Data dari Komisi Pemilihan Umum (KPU) menunjukkan bahwa beberapa partai gagal mencapai keterwakilan perempuan 30 persen dalam daftar calon mereka. PKB mencalonkan 204 perempuan dari total 580 calon, dengan 34,5 persen daerah pemilihan (dapil) yang tidak memenuhi kuota gender.

Gerindra hanya memiliki 210 perempuan dari 580 calon, dengan 26,2 persen dapil di bawah 30 persen. PDI Perjuangan memiliki 192 perempuan dari 580 calon, dengan 31 persen dapil yang tidak memenuhi kuota. Golkar dan NasDem masing-masing mencalonkan 197 dan 200 perempuan, dengan lebih dari 26 persen dapil yang tidak memenuhi kuota gender.

Partai lain juga mengalami kendala serupa. PKS bahkan tidak mencapai keterwakilan perempuan minimal di satu pun dapilnya. Demokrat dan PPP masing-masing memiliki 28,6 persen dan 14,3 persen dapil yang gagal memenuhi kuota perempuan. Bahkan partai-partai baru seperti Partai Buruh, Gelora, dan PKN juga mengalami kesulitan dalam memenuhi kuota gender.

Ahli hukum Didik Supriyanto menyoroti bahwa implementasi aturan keterwakilan perempuan 30 persen dalam Pemilu 2024 justru mengalami banyak penyimpangan dalam pelaksanaannya.

"Namun yang jadi masalah ketika Pemilu 2024 ini, PKPU 2024 menafsirkan paling sedikit 30% keterwakilan perempuan itu boleh lebih, boleh kurang. Akibatnya pada daerah yang kurang misalnya, 4 kursi, 7 kursi, 8 kursi, 11 kursi, jika diterjemahkan dengan cara boleh lebih boleh kurang tersebut maka tidak akan mencapai syarat 30%. Sehingga ini menimbulkan masalah bagi partai-partai tersebut karena tidak sesuai dengan tuntutan UU Pemilu. Yang ada justru ada banyak pelanggaran dan pengabaian dalam pelaksanaan PKPU 10/2023 ini," ucap Didik pada Dalam sidang Perkara 27 Mei 2024 di Jakarta.

Akibatnya, ada banyak daerah pemilihan yang tidak mencapai persentase minimal, dengan partai-partai tetap meloloskan daftar calon yang tidak memenuhi standar afirmasi gender.

Selain itu, Mahkamah Agung dalam Putusan Nomor 24P/HUM/2023 menyatakan bahwa KPU tidak menjalankan aturan keterwakilan perempuan secara konsisten.

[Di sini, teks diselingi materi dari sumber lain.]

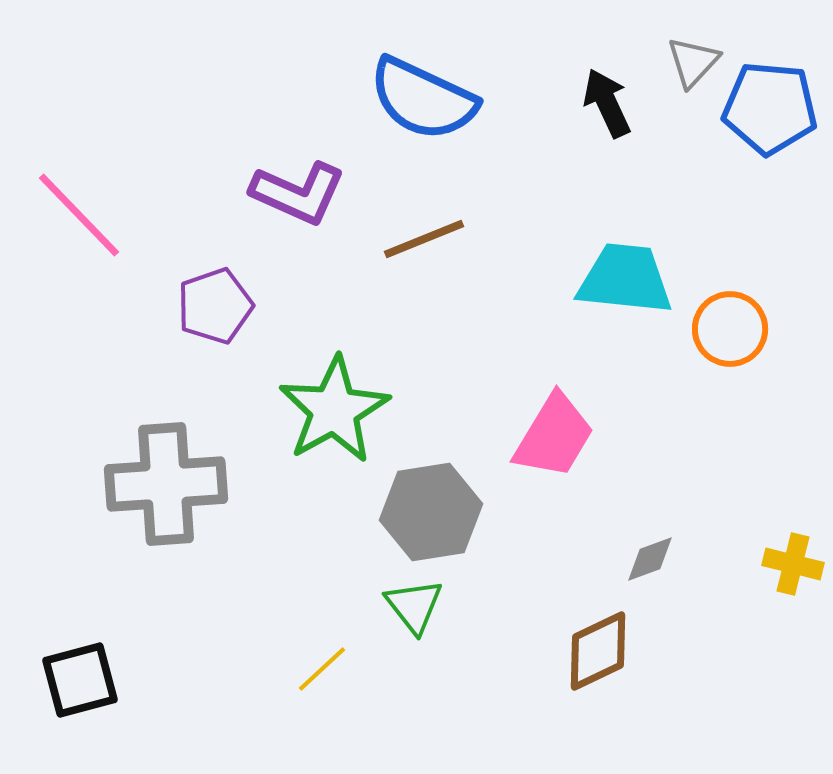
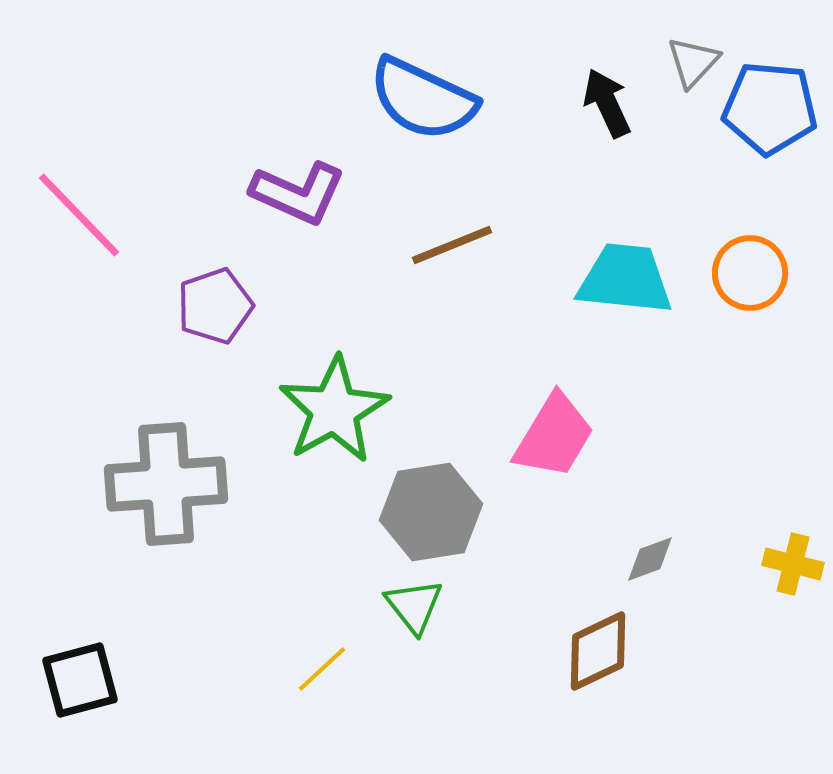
brown line: moved 28 px right, 6 px down
orange circle: moved 20 px right, 56 px up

Beberapa partai tetap meloloskan daftar caleg yang tidak memenuhi kuota gender, terutama di daerah-daerah yang memiliki jumlah kursi DPRD lebih sedikit.

Masalah ini semakin diperparah dengan tidak adanya sanksi yang jelas bagi partai yang melanggar aturan ini, membuat kebijakan afirmasi perempuan dalam politik hanya sebatas formalitas tanpa implementasi yang efektif.

Dalam momentum Hari Perempuan Internasional 2025, peran perempuan dalam politik seharusnya tidak hanya menjadi wacana, tetapi juga harus diwujudkan dalam kebijakan konkret. Jika tidak ada upaya serius untuk memperbaiki kondisi ini, maka keterwakilan perempuan dalam politik Indonesia akan tetap stagnan dan jauh dari angka ideal.